NEP Dividend Yield data by YCharts

Management says it expects 12% to 15% per year growth in its distribution off of 2019's fourth quarter base, through at least 2024. That seems achievable as it plans to maintain a payout ratio of about 70%. 

For conservative investors who want to participate in renewable energy's growth in 2021, NextEra Energy Partners is a good value, with an almost 3% dividend yield that will grow at a high rate for at least several more years. 

Renewables from a surprising source

Jason Hall (Phillips 66): Frankly, so many renewable energy stocks have run so much over the past year, it's getting more and more challenging to find what I consider reasonable prices. Don't get me wrong -- I love so many renewables companies. I just don't love the prices investors have been willing to pay lately, despite how much my own portfolio has been a beneficiary of this incredible run. 

Which leads me to a traditional oil and gas company that is a great under-the-radar bet on both the future of renewables and the continued importance of oil and natural gas for, very likely, many years to come: Phillips 66. 

Phillips 66 is a refining powerhouse, with some of the most advanced refineries on earth. That sets it up for a great 2021, as energy demand returns to normal after the pandemic, and it leverages its technical capabilities to earn above-average margins. But looking beyond oil, Phillips 66 is one of the first refiners to prioritize renewable fuels from its refineries, using human-derived waste products as feedstocks for diesel.
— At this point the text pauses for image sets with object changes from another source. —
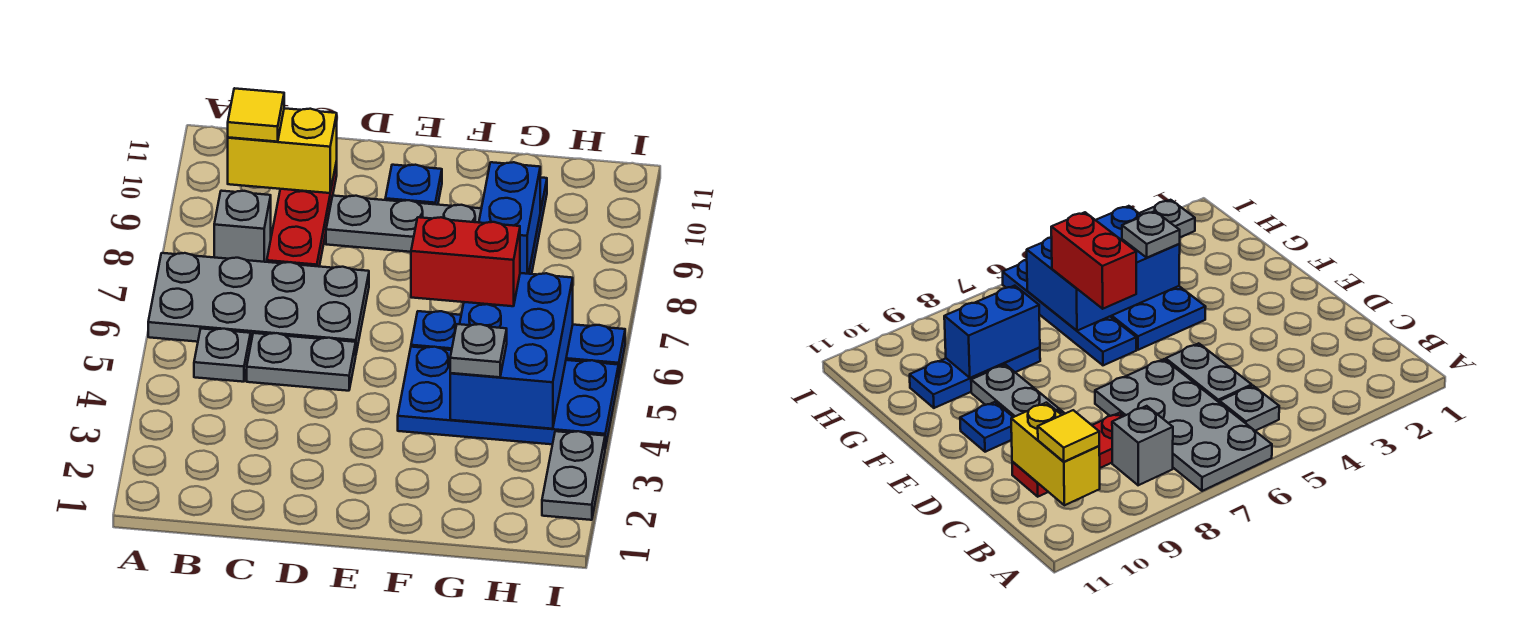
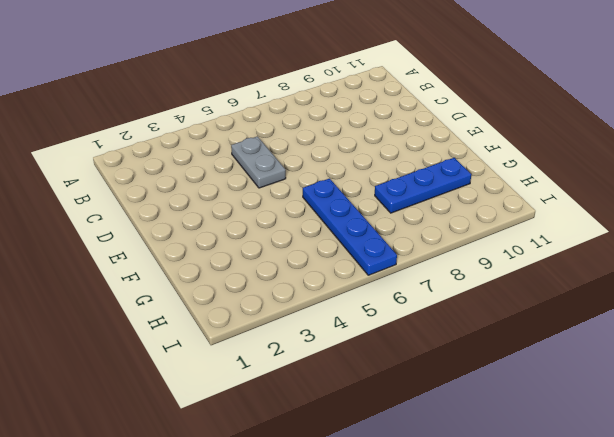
none -> grey plate A6:D7 level 1
none -> grey plate B5 level 1
none -> grey brick B8 level 1

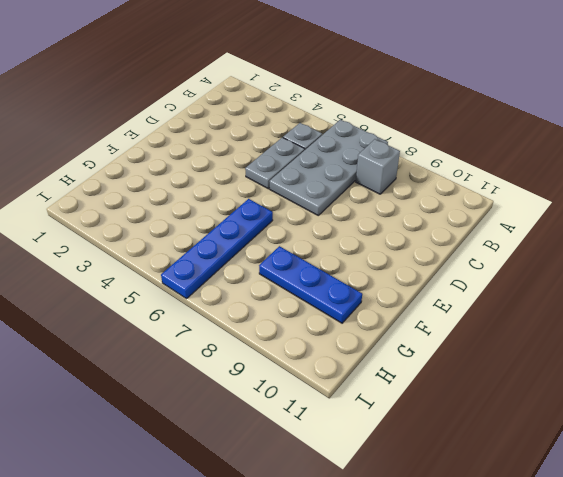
none -> red plate C8:C10 level 1
none -> grey plate D9:F9 level 1
none -> blue plate E10 level 1

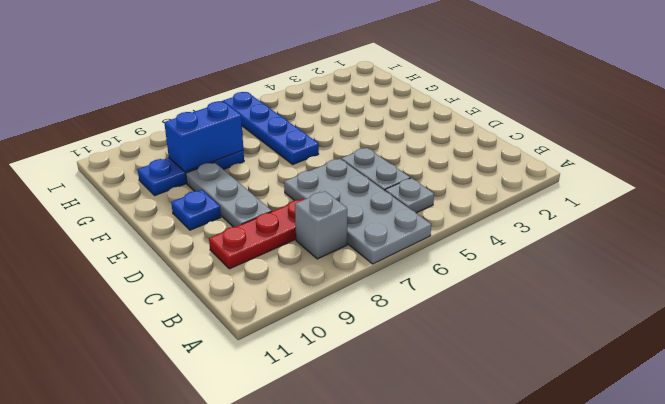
none -> blue plate F4:I5 level 1
none -> grey plate I2:I3 level 1
none -> yellow brick B10:C10 level 2

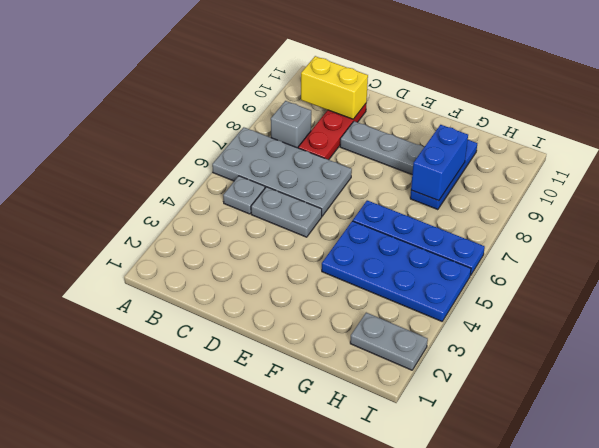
grey plate H2:I2 level 1 -> grey plate I2:I3 level 1
none -> blue plate E10 level 1
none -> blue brick G4:H6 level 2
none -> yellow tile B10 level 3

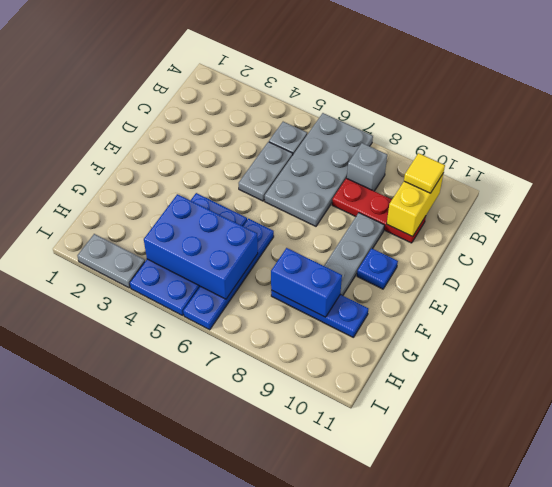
none -> red brick F6:G6 level 3
none -> grey plate G4 level 3

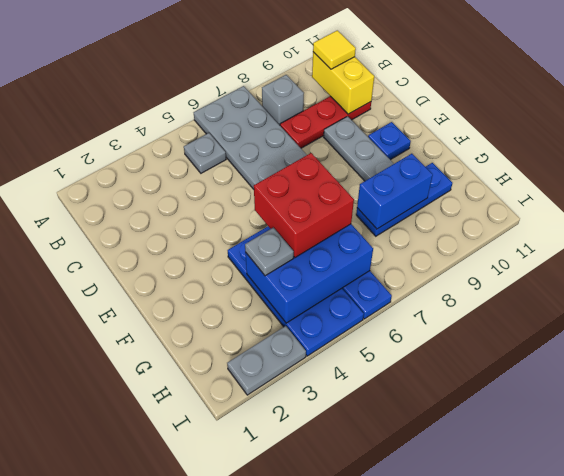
red brick F5:G6 level 3 -> red brick F6:G6 level 3
none -> grey plate C5:D5 level 1

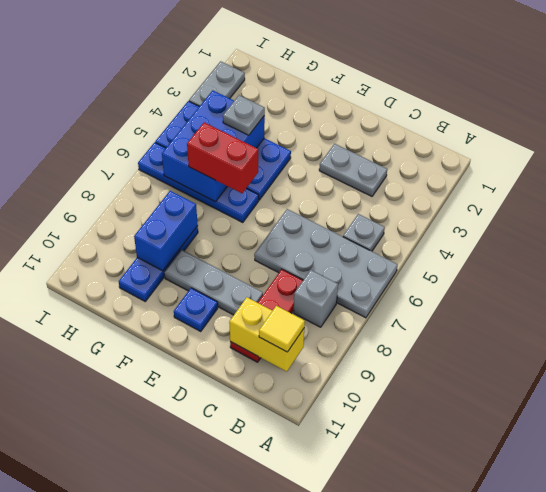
grey plate C3:D3 level 1 -> grey plate C5:D5 level 1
The environmental benefits of this application are notable, consuming products that would normally enter the waste stream and converting them to low-carbon fuels that work in existing vehicles. It has also taken steps to begin producing hydrogen -- historically produced from natural gas -- from renewable energy sources, and is deploying solar at its refineries to reduce its own carbon footprint. 

A company that's built to supply today's energy needs as well as play a role in the clean energy transition deserves a look. With shares still more than 40% below all-time highs, and a sustainable dividend yielding 5% at recent prices, Phillips 66 is also a bargain, while most renewable energy stocks trade for nosebleed valuations. 

Renewable energy is here to stay

As an asset class, renewable energy is booming around the world and is now less costly to build than fossil fuel plants, on a basis of cost per unit of energy output. That'll give a lot of tailwinds to the industry and is why we think SunPower, NextEra Energy Partners, and Phillips 66 have a lot of growth ahead in 2021.